As long as voters are paranoid about a Greek-style fiscal crisis, the looming showdowns predicted by pessimistic pundits over Treasury debt limits may indeed be inevitable, since deficit hawks will argue that avoiding future national bankruptcy is even more important than avoiding an immediate default on Treasury debts. But suppose the president were to explain to voters that there is no real fiscal crisis and add that the extra revenues raised in this week’s deal make the long-term budgetary position even more secure. The threat of a confrontation over the Treasury debt limit would quickly vanish. With this threat averted, business and consumer confidence would improve, economic growth would accelerate, and government deficits would shrink rapidly, without any further major tax hikes or spending cuts.

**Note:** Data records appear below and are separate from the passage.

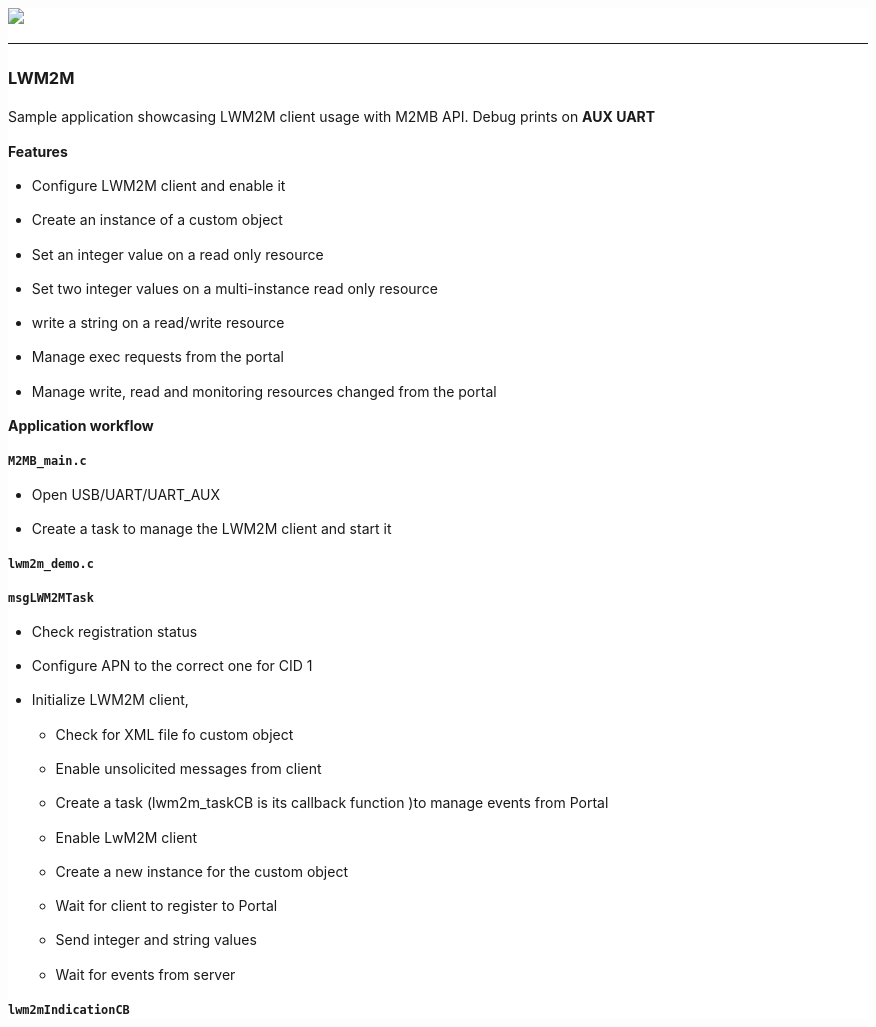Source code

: 

![](pictures/samples/i2c_combined_bordered.png)

---------------------



### LWM2M

Sample application showcasing LWM2M client usage with M2MB API. Debug prints on **AUX UART**


**Features**


- Configure LWM2M client and enable it

- Create an instance of a custom object

- Set an integer value on a read only resource

- Set two integer values on a multi-instance read only resource

- write a string on a read/write resource

- Manage exec requests from the portal

- Manage write, read and monitoring resources changed from the portal

**Application workflow**

**`M2MB_main.c`**

- Open USB/UART/UART_AUX

- Create a task to manage the LWM2M client and start it


**`lwm2m_demo.c`**

**`msgLWM2MTask`**
- Check registration status

- Configure APN to the correct one for CID 1

- Initialize LWM2M client, 

  - Check for XML file fo custom object
  
  - Enable unsolicited messages from client
  
  - Create a task \(lwm2m_taskCB is its callback function \)to manage events from Portal
  
  - Enable LwM2M client
  
  - Create a new instance for the custom object
  
  - Wait for client to register to Portal
  
  - Send integer and string values
  
  - Wait for events from server


**`lwm2mIndicationCB`**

All that said politicians cannot be trusted, and if you look at the size of the negotiations , you would realise how close they were originally and the size of what they were trying to achieve, vs. the real achievement and you can only be disappointed.
So once again what is the right positioning ? If you ask me you have to own this market, and you probably have to through single stocks not indices, so choose your picks , go long but do not forget to buy some puts, at these levels of Vol your downside is definitely limited..
Last argument for a squeeze from an ICAP email this morning….a potential nightmare scenario for those underweight and late back to the market!
In S&P options, late last night we heard that one US bank bought over $2bn worth of short-dated upside calls over the past couple of days. They suggest that street is getting very short gamma on the upside and think things could get squeezy on a rally. On their trade alone, they estimate that should we see a 2% move higher, there could be around a billion to buy, probably at least that outside of their shop as well. An unusual set-up as we head into NFP.
Japan… and old and new pension bet.
There are two main things on my pension: the IBEX at 6700 and the Nikkei ….probably at 13,000 (ooopppppsss…) ,truth is that the FX went my way and compensated for some of the losses, however I think that now it is time to keep the bet on the Japanese economy but through a USD vehicle as you will see 100 back on USD/JPY before year end.
My friend Juan , rightly claims , that I have been recommended this trade for two years, however he knows I am quite an stubborn individuals, and no matter what I believe that macro fundamentals finally work.
If you are worried about the recent Yen rally do not be! Technically the trend is broken (and FX is the most technical market of all) but more importantly Abe San , new Japanese Prime minister will not stop till he sees inflation at 2% and growth restored.
While an unemployment of 4% the Taylor Rule plays in his favour, and I doubt he is going to get too worried about the JPY above 100 considering the JPYUSD was trading 117.11 on the 26th of Sep 2006 (first time Mr Abe became president)
Japan is a paradise, one of those countries that once you live there , you can never forget and you usually regret leaving, but most importantly Japan is an industrial country highly dependent on exporters and that have done too little for too long to reinitiate growth in their economy.
Mr Abe’s plan is easy :
- End the Central Bank independence
- Print money directly for consumption and infrastructure . A new Quantitative easing ( similar to the Funding for lending of the BOE) has been put in place, a complete innovative one, based on just handing money to people, some people describe this as “helicopter money” I call it “confidence money”
If this works then get ready as Japan will not be alone on this move, and once Europe gets the house in order Draghi will do the rest, this is the concerted easing Andrew G has been talking about for 6 months now , and it is about to happen, “no matter what you do, never fight the FED “ or in this case the BOJ…. Japan, my dear friend Juan, is a buy as it was to buy a house in 2009 in the UK and you never listened to me.